▸ **Entries taken from a collection**:
::::::

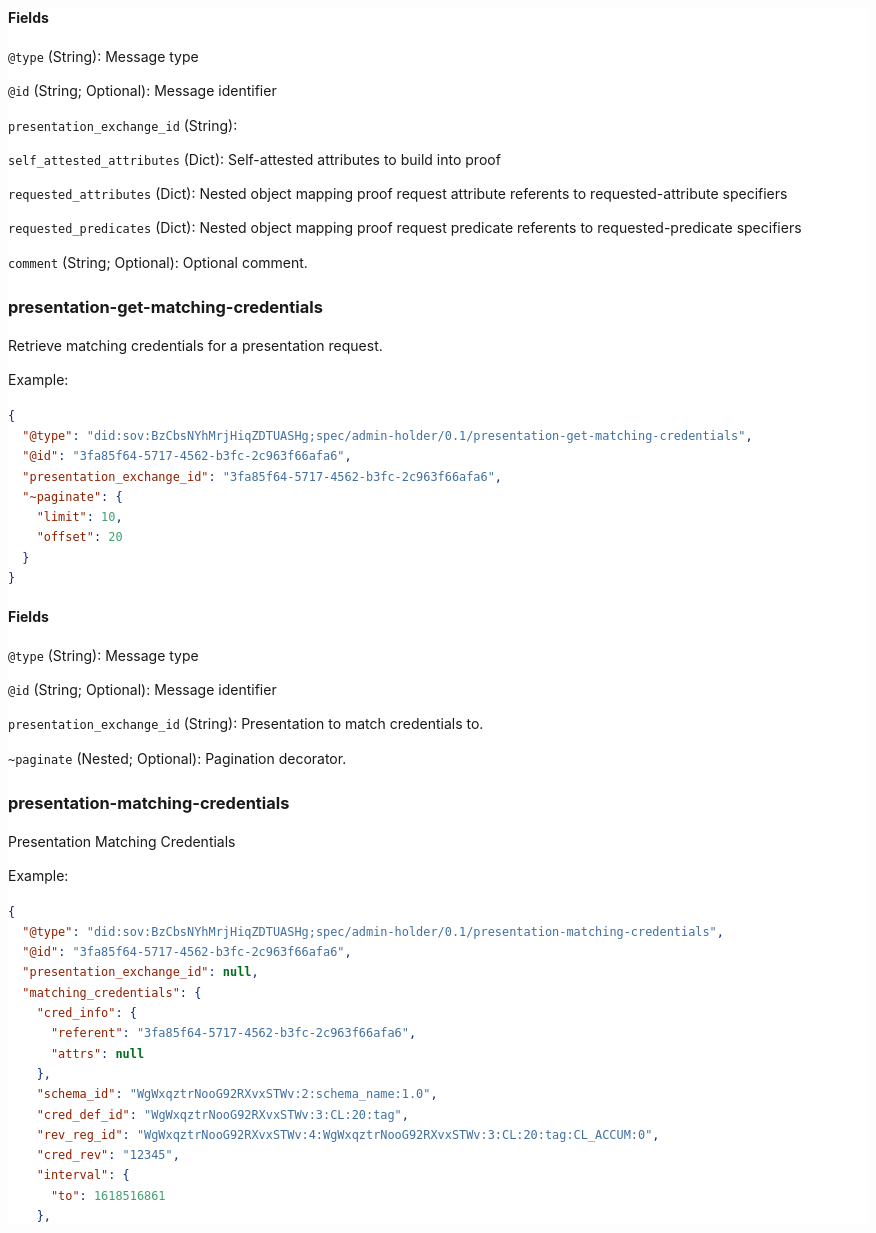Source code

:#### Fields

`@type` (String): Message type

`@id` (String; Optional): Message identifier

`presentation_exchange_id` (String): 

`self_attested_attributes` (Dict): Self-attested attributes to build into proof

`requested_attributes` (Dict): Nested object mapping proof request attribute referents to requested-attribute specifiers

`requested_predicates` (Dict): Nested object mapping proof request predicate referents to requested-predicate specifiers

`comment` (String; Optional): Optional comment.

### presentation-get-matching-credentials

Retrieve matching credentials for a presentation request.

Example:

```json
{
  "@type": "did:sov:BzCbsNYhMrjHiqZDTUASHg;spec/admin-holder/0.1/presentation-get-matching-credentials",
  "@id": "3fa85f64-5717-4562-b3fc-2c963f66afa6",
  "presentation_exchange_id": "3fa85f64-5717-4562-b3fc-2c963f66afa6",
  "~paginate": {
    "limit": 10,
    "offset": 20
  }
}
```

#### Fields

`@type` (String): Message type

`@id` (String; Optional): Message identifier

`presentation_exchange_id` (String): Presentation to match credentials to.

`~paginate` (Nested; Optional): Pagination decorator.

### presentation-matching-credentials

Presentation Matching Credentials

Example:

```json
{
  "@type": "did:sov:BzCbsNYhMrjHiqZDTUASHg;spec/admin-holder/0.1/presentation-matching-credentials",
  "@id": "3fa85f64-5717-4562-b3fc-2c963f66afa6",
  "presentation_exchange_id": null,
  "matching_credentials": {
    "cred_info": {
      "referent": "3fa85f64-5717-4562-b3fc-2c963f66afa6",
      "attrs": null
    },
    "schema_id": "WgWxqztrNooG92RXvxSTWv:2:schema_name:1.0",
    "cred_def_id": "WgWxqztrNooG92RXvxSTWv:3:CL:20:tag",
    "rev_reg_id": "WgWxqztrNooG92RXvxSTWv:4:WgWxqztrNooG92RXvxSTWv:3:CL:20:tag:CL_ACCUM:0",
    "cred_rev": "12345",
    "interval": {
      "to": 1618516861
    },
```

::::::

Reproduce verbatim the stretch of lines beginning with the one containing "Retrieve matching credentials" and ending at the close of the entries above.

▸ **Task result**:
Retrieve matching credentials for a presentation request.

Example:

```json
{
  "@type": "did:sov:BzCbsNYhMrjHiqZDTUASHg;spec/admin-holder/0.1/presentation-get-matching-credentials",
  "@id": "3fa85f64-5717-4562-b3fc-2c963f66afa6",
  "presentation_exchange_id": "3fa85f64-5717-4562-b3fc-2c963f66afa6",
  "~paginate": {
    "limit": 10,
    "offset": 20
  }
}
```

#### Fields

`@type` (String): Message type

`@id` (String; Optional): Message identifier

`presentation_exchange_id` (String): Presentation to match credentials to.

`~paginate` (Nested; Optional): Pagination decorator.

### presentation-matching-credentials

Presentation Matching Credentials

Example:

```json
{
  "@type": "did:sov:BzCbsNYhMrjHiqZDTUASHg;spec/admin-holder/0.1/presentation-matching-credentials",
  "@id": "3fa85f64-5717-4562-b3fc-2c963f66afa6",
  "presentation_exchange_id": null,
  "matching_credentials": {
    "cred_info": {
      "referent": "3fa85f64-5717-4562-b3fc-2c963f66afa6",
      "attrs": null
    },
    "schema_id": "WgWxqztrNooG92RXvxSTWv:2:schema_name:1.0",
    "cred_def_id": "WgWxqztrNooG92RXvxSTWv:3:CL:20:tag",
    "rev_reg_id": "WgWxqztrNooG92RXvxSTWv:4:WgWxqztrNooG92RXvxSTWv:3:CL:20:tag:CL_ACCUM:0",
    "cred_rev": "12345",
    "interval": {
      "to": 1618516861
    },
```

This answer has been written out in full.